Monday, February 13, 2012

Ambiguity intolerance disorder

I have been fascinated by the question of why the vast majority of people so frequently jump to conclusions that are not justified by the available info. They usually persist, even when their error is pointed out. It is as if they all have some sort of mental defect.

My current hypothesis is that they are lacking in two areas, Theory of mind and Ambiguity tolerance.

Animal studies have shown that people have mirror neurons that make it very difficult for people to distinguish between their perceptions and experiences. As a result, people have a very hard time avoid coming to faulty conclusions about the motives of others, as they confuse their own mental processes with those of others.

I have noted below about how most people so easily jump to a guilty conclusion. Jurors are told to withhold judgment until they see all of the evidence, but they just cannot do it. Likewise, most people cannot undo their first impressions. I now believe that the problem is rooted in a low tolerance for ambiguity.
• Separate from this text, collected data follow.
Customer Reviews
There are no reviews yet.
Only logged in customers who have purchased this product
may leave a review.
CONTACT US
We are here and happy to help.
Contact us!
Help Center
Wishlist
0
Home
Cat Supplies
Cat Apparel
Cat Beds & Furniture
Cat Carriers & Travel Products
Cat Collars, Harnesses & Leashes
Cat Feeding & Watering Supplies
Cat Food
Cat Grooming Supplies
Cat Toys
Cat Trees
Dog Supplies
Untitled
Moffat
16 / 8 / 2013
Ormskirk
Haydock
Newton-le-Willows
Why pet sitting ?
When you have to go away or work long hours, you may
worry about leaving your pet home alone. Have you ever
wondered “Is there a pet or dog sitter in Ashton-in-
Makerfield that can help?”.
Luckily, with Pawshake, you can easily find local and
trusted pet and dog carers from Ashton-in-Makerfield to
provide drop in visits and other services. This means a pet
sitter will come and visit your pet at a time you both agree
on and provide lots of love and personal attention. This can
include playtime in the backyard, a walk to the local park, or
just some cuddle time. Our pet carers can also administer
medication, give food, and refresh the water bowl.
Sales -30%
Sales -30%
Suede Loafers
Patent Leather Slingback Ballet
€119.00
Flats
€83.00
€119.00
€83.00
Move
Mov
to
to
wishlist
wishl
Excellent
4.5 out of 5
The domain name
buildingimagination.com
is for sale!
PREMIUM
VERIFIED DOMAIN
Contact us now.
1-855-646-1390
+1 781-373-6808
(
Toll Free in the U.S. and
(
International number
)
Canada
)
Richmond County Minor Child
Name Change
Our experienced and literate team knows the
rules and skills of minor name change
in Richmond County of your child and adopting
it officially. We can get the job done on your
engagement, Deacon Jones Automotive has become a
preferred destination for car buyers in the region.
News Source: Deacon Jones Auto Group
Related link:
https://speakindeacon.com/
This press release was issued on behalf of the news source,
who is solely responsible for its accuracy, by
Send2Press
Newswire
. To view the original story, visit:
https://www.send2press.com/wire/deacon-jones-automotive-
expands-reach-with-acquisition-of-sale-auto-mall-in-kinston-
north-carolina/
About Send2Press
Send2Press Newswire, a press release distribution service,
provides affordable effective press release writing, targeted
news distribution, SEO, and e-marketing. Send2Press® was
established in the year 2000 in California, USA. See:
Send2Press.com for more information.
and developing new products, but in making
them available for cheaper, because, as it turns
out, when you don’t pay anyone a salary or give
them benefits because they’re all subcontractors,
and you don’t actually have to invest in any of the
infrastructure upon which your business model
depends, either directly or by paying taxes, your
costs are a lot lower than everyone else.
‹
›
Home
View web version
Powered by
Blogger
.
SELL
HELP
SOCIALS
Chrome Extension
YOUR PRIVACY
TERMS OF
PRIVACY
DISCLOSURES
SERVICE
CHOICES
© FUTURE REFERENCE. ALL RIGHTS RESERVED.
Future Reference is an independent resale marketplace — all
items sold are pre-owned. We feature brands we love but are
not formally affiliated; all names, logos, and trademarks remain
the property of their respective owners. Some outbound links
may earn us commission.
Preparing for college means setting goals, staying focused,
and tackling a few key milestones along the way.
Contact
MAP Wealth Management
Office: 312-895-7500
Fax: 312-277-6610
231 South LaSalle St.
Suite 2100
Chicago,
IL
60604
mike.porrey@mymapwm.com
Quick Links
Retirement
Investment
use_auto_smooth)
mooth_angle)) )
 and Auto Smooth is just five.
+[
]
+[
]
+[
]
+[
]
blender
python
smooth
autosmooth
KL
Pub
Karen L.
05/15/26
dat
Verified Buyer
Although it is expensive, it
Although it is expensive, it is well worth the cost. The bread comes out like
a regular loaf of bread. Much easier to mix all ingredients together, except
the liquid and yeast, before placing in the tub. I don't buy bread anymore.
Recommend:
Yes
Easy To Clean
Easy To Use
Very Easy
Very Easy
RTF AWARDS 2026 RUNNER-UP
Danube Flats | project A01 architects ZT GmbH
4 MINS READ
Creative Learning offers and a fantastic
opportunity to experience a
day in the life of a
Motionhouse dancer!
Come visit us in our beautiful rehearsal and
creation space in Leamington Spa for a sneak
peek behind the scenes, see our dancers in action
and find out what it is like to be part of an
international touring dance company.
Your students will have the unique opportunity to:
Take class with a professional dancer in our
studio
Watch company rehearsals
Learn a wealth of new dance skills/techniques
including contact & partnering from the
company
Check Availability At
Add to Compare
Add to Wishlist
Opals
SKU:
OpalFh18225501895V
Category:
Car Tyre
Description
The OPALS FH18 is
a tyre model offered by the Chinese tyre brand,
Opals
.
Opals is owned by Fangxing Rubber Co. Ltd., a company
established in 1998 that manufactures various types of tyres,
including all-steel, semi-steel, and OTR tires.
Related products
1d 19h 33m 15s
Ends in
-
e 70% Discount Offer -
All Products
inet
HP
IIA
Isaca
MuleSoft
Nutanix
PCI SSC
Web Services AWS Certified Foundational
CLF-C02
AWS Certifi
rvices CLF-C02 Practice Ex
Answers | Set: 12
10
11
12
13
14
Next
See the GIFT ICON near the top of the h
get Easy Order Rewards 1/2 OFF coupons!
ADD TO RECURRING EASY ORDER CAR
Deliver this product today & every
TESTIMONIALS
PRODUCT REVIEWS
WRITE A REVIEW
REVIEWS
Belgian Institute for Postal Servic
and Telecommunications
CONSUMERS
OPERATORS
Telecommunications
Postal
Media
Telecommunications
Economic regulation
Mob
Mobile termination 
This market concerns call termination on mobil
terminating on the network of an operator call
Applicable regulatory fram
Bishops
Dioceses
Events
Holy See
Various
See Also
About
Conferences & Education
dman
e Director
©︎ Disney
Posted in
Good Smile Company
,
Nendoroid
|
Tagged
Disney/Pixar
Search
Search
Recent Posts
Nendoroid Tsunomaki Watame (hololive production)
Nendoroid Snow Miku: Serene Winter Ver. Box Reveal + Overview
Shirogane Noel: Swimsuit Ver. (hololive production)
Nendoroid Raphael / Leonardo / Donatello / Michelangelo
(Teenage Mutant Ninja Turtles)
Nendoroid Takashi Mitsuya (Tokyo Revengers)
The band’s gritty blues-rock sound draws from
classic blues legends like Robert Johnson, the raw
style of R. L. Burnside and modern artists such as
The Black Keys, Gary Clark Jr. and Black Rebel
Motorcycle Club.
I would call these two under-studied psychological disorders, except that most people are afflicted. Maybe there are studies on this, but psychologists have these problems themselves, so I am not sure I trust them.

It seems to me that these disorders might correlate with political beliefs. Liberals have the mindreading disorder and conservatives have the ambiguity intolerance. They both jump to faulty conclusions, but maybe for different reasons.

A recent study claimed a correlation between certain disorders and college majors:
Our results suggest that shared genetic (and perhaps environmental) factors may both predispose for heritable neuropsychiatric disorders and influence the development of intellectual interests.
For example, relatives of bipolar depressed drug addicts were more likely to major in humanities than science. This is not exactly the sort of study I am looking for, but it is similar.